Music review: Arctic Monkeys, iTunes Festival, Roundhouse, London
“I’ve forgot the words,” sings Alex Turner at the climax of the encore "505". It is the last song of Arctic Monkeys’ London iTunes festival headline slot (and an established fixture on the band’s setlist for several years) on the day their much-lauded new album AM is released.
It should be a blip on an otherwise triumphant evening, and yet it makes for a bizarrely brilliant finish. Tonight, Arctic Monkeys are a band so clearly at the peak of their game that a humorous slip-up like this provides the necessary glimmer of playfulness to prove that, under the slick haircuts and saucy riffs, they’re still the lads that looked good on the dancefloor way back when.
Whilst you can’t imagine other bands of their stature – Kings of Leon or Muse, say – ever being so irreverent, Arctic Monkeys straddle the line of being stadium-sized whilst still sounding like the people’s band with aplomb. Much has been made of Turner’s Americanisms, hip-hop references and penchant for an indoor pair of sunglasses of late, but in the intimate surrounds of the Roundhouse none of these things matter. Arctic Monkeys tonight, despite the inevitably less-than-ideal conditions of a randomly-selected, competition winners’ crowd, are a peerless band.
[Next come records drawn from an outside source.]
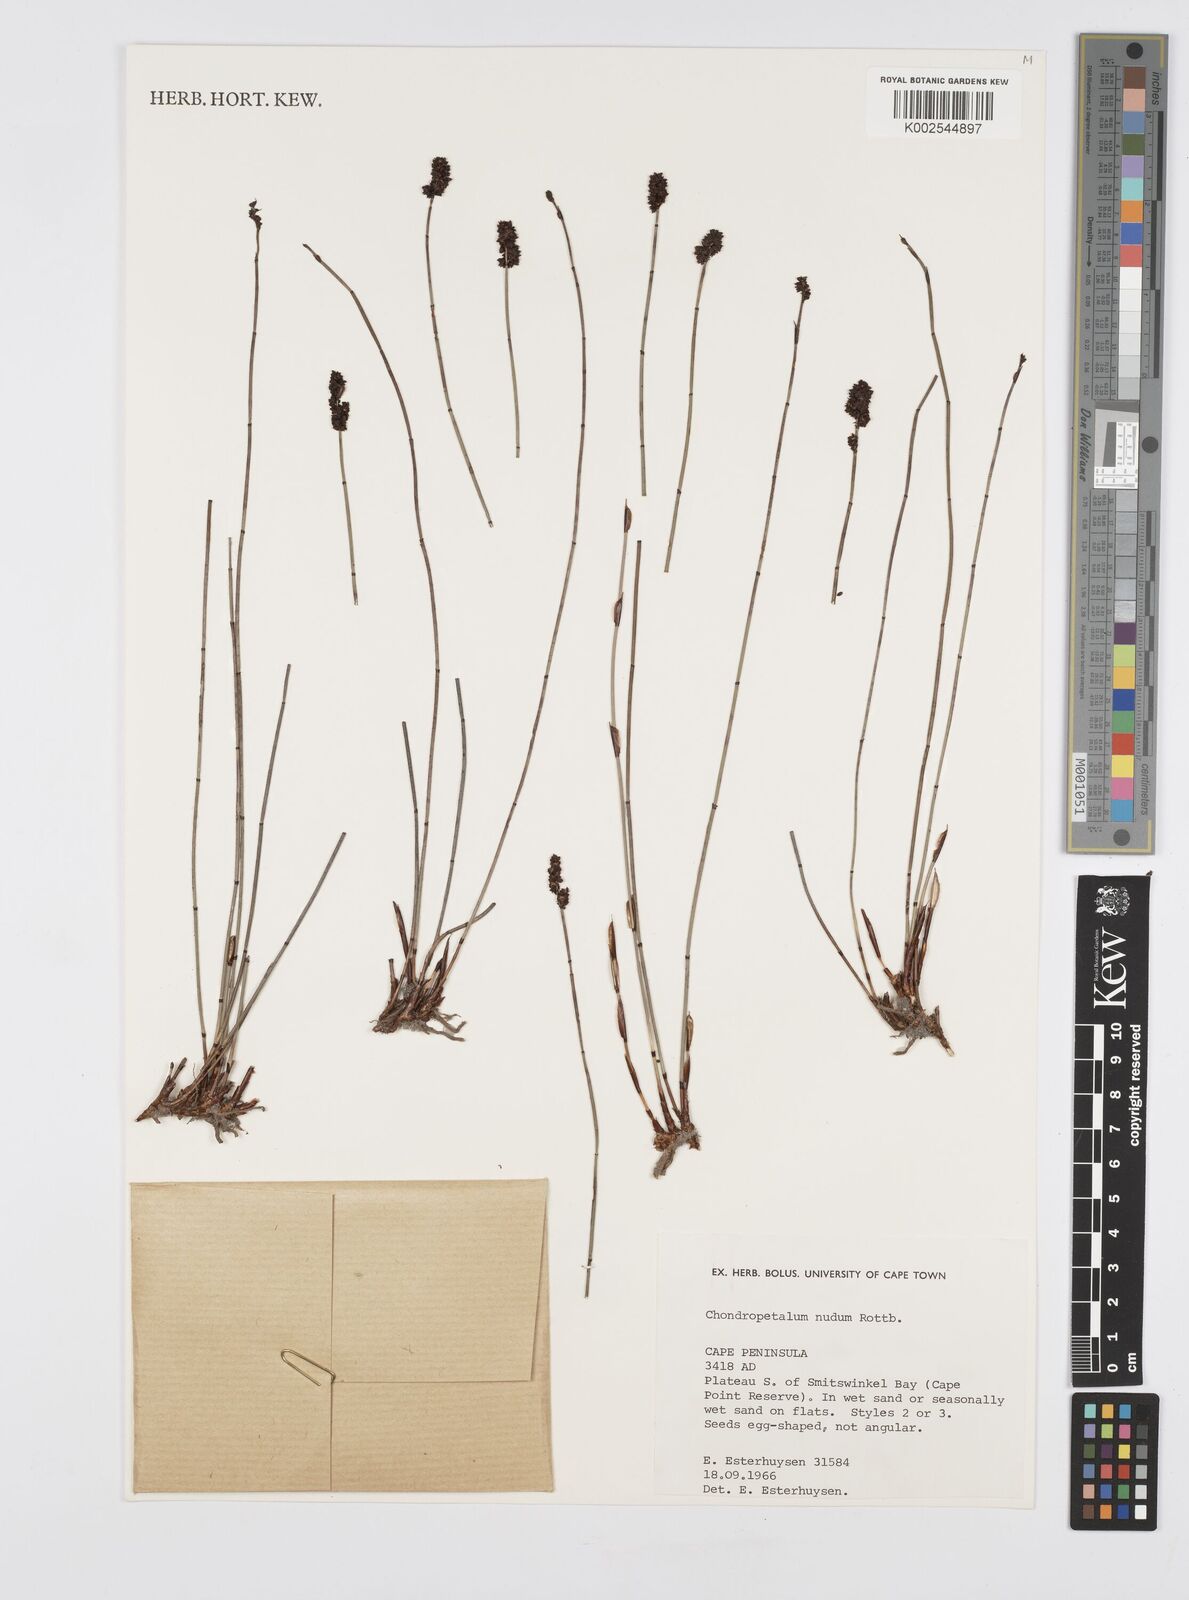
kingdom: Plantae
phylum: Tracheophyta
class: Liliopsida
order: Poales
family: Restionaceae
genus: Elegia
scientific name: Elegia nuda
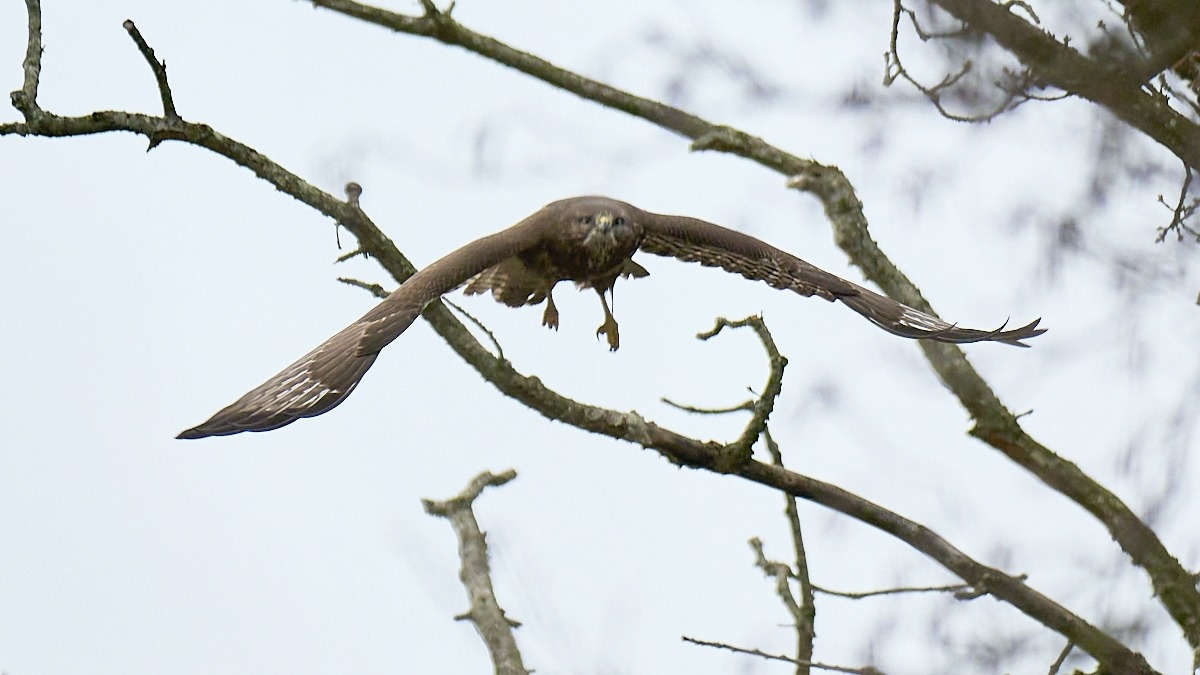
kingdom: Animalia
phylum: Chordata
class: Aves
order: Accipitriformes
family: Accipitridae
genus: Buteo
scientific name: Buteo buteo
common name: Musvåge
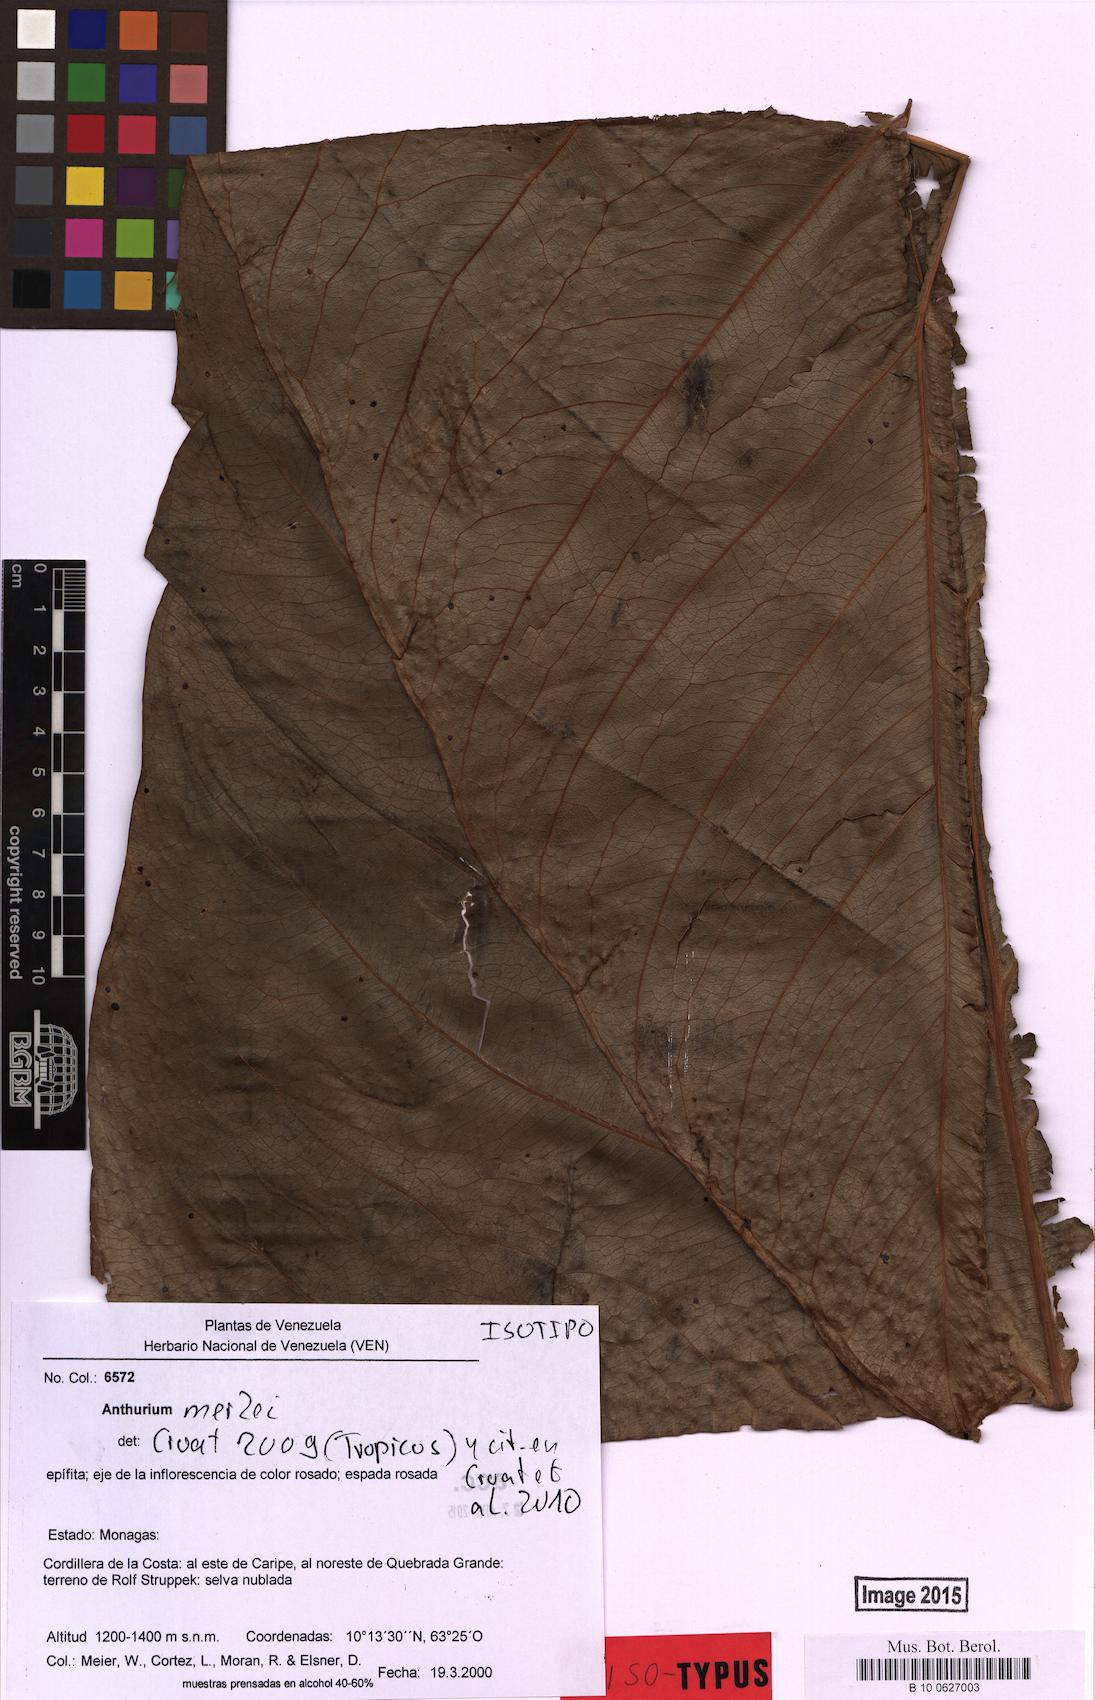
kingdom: Plantae
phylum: Tracheophyta
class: Liliopsida
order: Alismatales
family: Araceae
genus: Anthurium
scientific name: Anthurium merlei
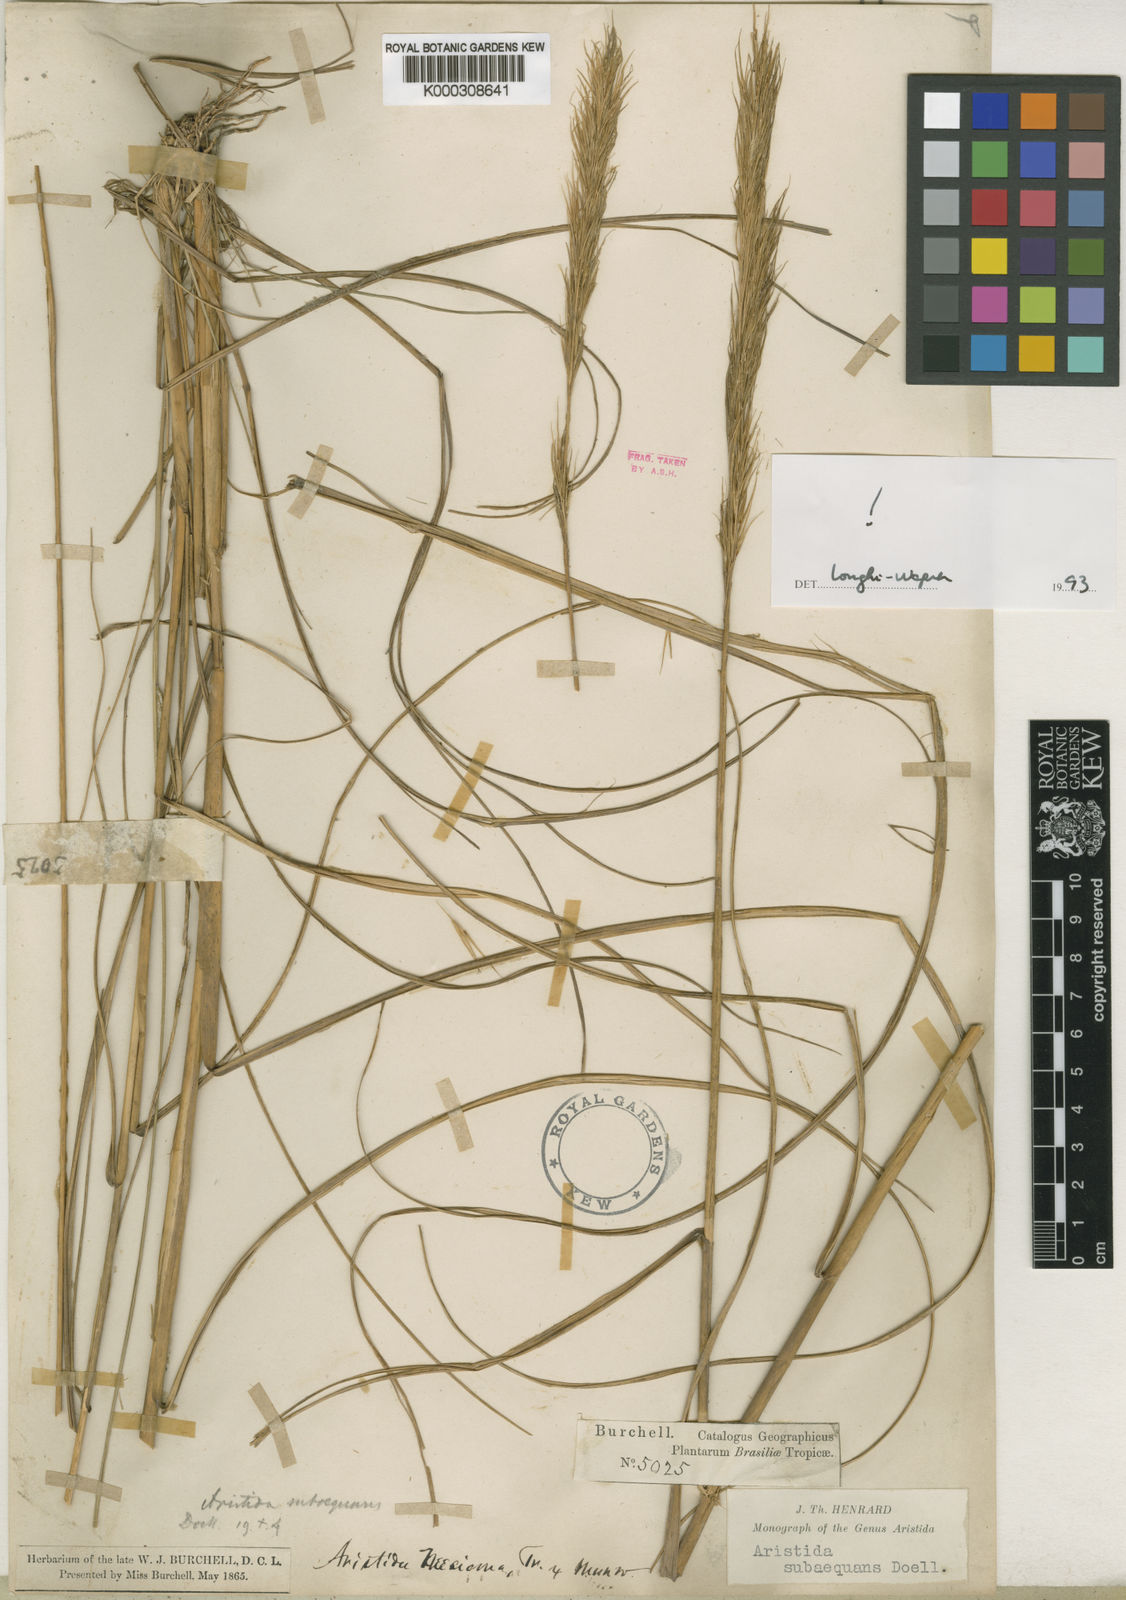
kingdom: Plantae
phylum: Tracheophyta
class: Liliopsida
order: Poales
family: Poaceae
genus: Aristida
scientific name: Aristida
With the monochrome soundwaves of their current album cover decorating the stage’s semi-circular screens, the group begin with the heavy drum stomp of recent single "Do I Wanna Know". It’s a bolshy glimpse of where the Sheffield quartet are at, but they’re equally comfortable ploughing the furrows of old as they are the sexually-fixated throbs of now. "Brianstorm", "Dancing Shoes", "Don’t Sit Down ‘Cos I’ve Moved Your Chair" and "Crying Lightning" follow – one from each of their previous four albums and a testament to the fact that the group are yet to put out a sub-par release – before Turner fully assumes the cheeky, pierside entertainer character that is his current incarnation.
“We’ve got so many songs about bricks,” he deadpans between "Brick by Brick" (fronted by drummer Matt Helders) and old favourite "Old Yellow Bricks", whilst the refrain of "Pretty Visitors" is buoyed by a cynical side-to-side crowd wave.
Ex-Coral man Bill Ryder-Jones makes an appearance during "Fireside", whilst ever-present wingman Miles Kane pops up to close the set, but really they’re just token additions. Tonight, Arctic Monkeys are clearly in need of, and in the shadow of, no one but themselves.